• _TASK BRIEF_
Leave out every line that comes before the one containing "разі розраховується потенційна шкода для", and reproduce the rest of the listing below exactly, through its last line.

(Beginning of DATA RECORDS)

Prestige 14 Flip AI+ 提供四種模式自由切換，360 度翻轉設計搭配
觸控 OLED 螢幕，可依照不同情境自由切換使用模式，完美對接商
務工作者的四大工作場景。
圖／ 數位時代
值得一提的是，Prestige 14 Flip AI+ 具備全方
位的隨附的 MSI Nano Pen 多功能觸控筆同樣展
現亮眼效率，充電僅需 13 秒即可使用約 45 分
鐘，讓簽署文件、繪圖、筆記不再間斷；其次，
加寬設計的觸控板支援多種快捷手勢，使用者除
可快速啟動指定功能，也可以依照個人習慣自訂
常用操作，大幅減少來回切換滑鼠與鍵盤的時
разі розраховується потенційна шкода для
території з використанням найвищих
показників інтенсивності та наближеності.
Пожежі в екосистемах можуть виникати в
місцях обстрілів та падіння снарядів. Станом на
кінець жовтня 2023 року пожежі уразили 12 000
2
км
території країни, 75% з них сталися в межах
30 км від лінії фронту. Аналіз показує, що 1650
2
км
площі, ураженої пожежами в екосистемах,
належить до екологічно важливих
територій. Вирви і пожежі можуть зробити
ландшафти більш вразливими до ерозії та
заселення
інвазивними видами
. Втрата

(End of DATA RECORDS)

• _SOLVED EXERCISE_
разі розраховується потенційна шкода для
території з використанням найвищих
показників інтенсивності та наближеності.
Пожежі в екосистемах можуть виникати в
місцях обстрілів та падіння снарядів. Станом на
кінець жовтня 2023 року пожежі уразили 12 000
2
км
території країни, 75% з них сталися в межах
30 км від лінії фронту. Аналіз показує, що 1650
2
км
площі, ураженої пожежами в екосистемах,
належить до екологічно важливих
територій. Вирви і пожежі можуть зробити
ландшафти більш вразливими до ерозії та
заселення
інвазивними видами
. Втрата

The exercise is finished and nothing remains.